またこの3100形では、新たに車両前面のスカート部分(車体の下)にライトが搭載されました。急カーブでの視認性向上を目指したものといい、「箱根登山電車らしい装備」といえるかもしれません。
「水」をまきながら走っている箱根登山電車、その理由は?
箱根登山電車では「水」をまきながら走行しています。かんたんにいえば、車輪とレールが強くこすれる急カーブで、レールの摩耗を抑えるためです。一般的にはそのような場合、油を使う場合が多く見られますが、箱根登山電車は80パーミルという一般的な鉄道では日本一急な坂道があるなど、油を使うと安全上の懸念があるため、水をまいて摩耗を抑えつつ、走っているのです。「80パーミル」とは、水平距離1000mあたり80mの高低差がある坂道、という意味になります。
このたび登場する3100形「アレグラ号」も、約350リットルの水タンクを2両編成の4か所に搭載。状況によって異なるものの、箱根湯本~強羅間(片道8.9km)の往復で、およそ半分の水を使うそうです。

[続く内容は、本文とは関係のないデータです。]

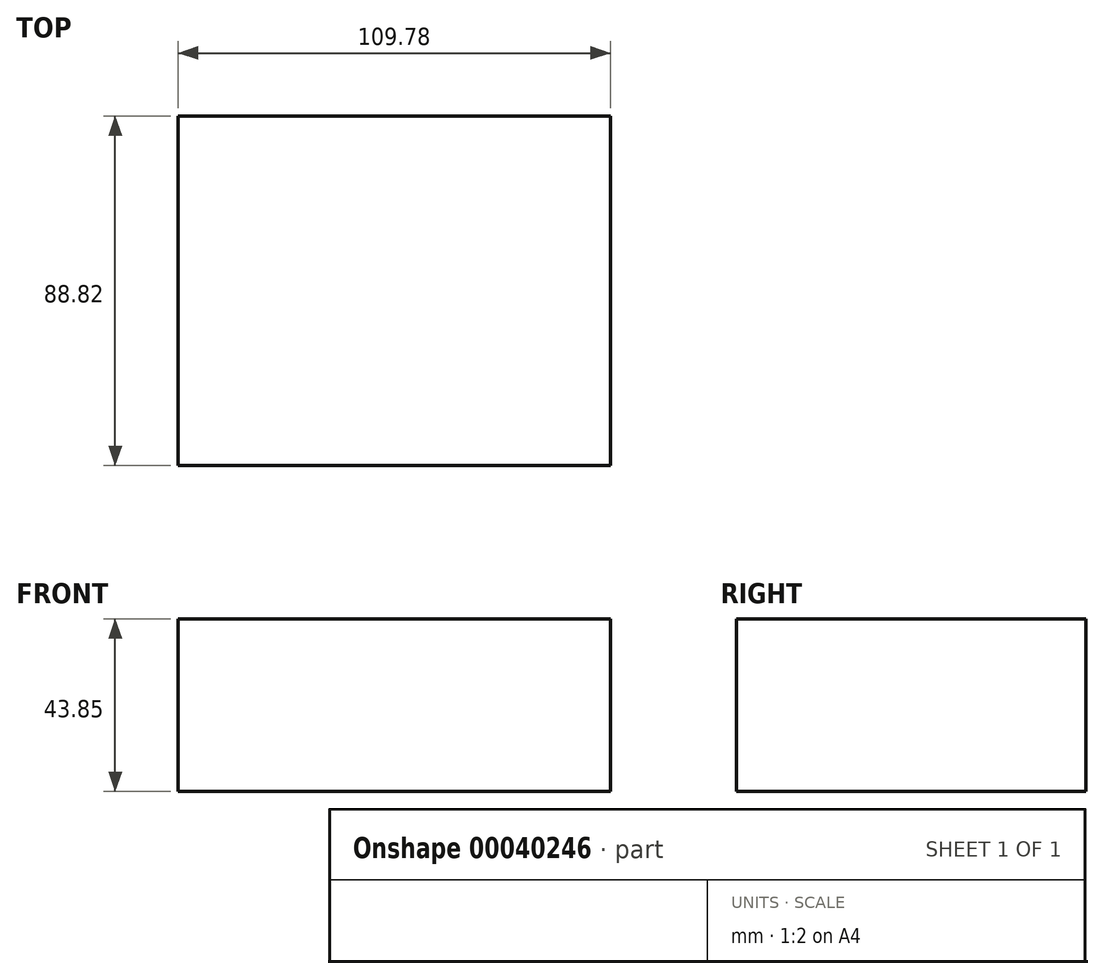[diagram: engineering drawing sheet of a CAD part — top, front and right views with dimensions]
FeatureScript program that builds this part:
annotation { "Feature Type Name" : "Feature", "Feature Type Description" : "" }
export const myFeature = defineFeature(function(context is Context, id is Id, definition is map)
    precondition{}
    {
        {
            var Q0;
            Q0=qCreatedBy(makeId("Top.planeOp"),FACE);
            var sketch = newSketch(context, id + "F0", { "sketchPlane" : qUnion([Q0])});
            skLineSegment(sketch, "E0.bottom", {"start": v(-57.15, 57.39) * mm, "end": v(52.63, 57.39) * mm});
            skLineSegment(sketch, "E0.top", {"start": v(-57.15, -31.43) * mm, "end": v(52.63, -31.43) * mm});
            skLineSegment(sketch, "E0.left", {"start": v(-57.15, 57.39) * mm, "end": v(-57.15, -31.43) * mm});
            skLineSegment(sketch, "E0.right", {"start": v(52.63, 57.39) * mm, "end": v(52.63, -31.43) * mm});
            skSolve(sketch);
        }
        {
            var Q0;
            Q0=makeQuery(id+"F0.imprint","IMPRINT",FACE,{"disambiguationData":[TD([[makeQuery(id+"F0.imprint","IMPRINT",EDGE,{"derivedFrom":sQuery(id+"F0.wireOp",EDGE,"E0.bottom")}),-1.0]])]});
            extrude(context, id + "F1", {"entities" : qUnion([Q0]), "depth" : 43.85 * mm});
        }
    });
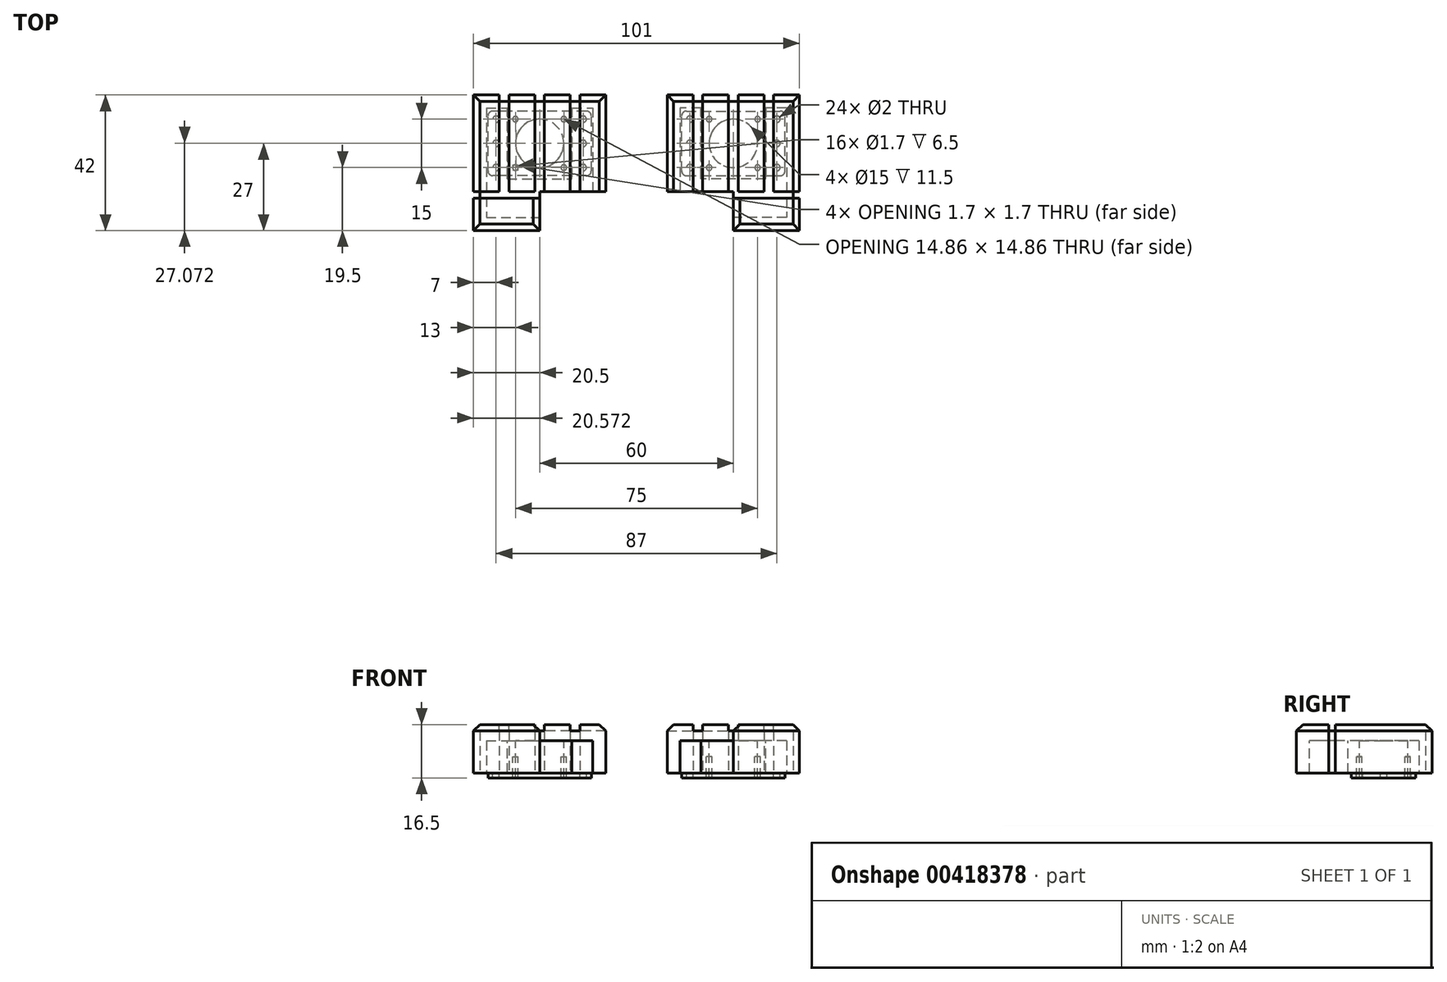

左に水タンク。車輪の左下付近に、水が出るホースがある。
車輪間にレール圧着ブレーキ。急坂での安全性を確保するための、登山鉄道らしい装備。
3100形「アレグラ号」の車内。
箱根登山鉄道によると、3100形「アレグラ号」は次世代の標準車両という位置づけで、その導入により輸送力増強などが実現するそうです。
また3000形、3100形「アレグラ号」のデザインは、箱根観光における“顔”のひとつである小田急電鉄の特急ロマンスカー50000形「VSE」などと同じ、岡部憲明アーキテクチャーネットワークが担当しています。箱根登山鉄道は小田急グループです。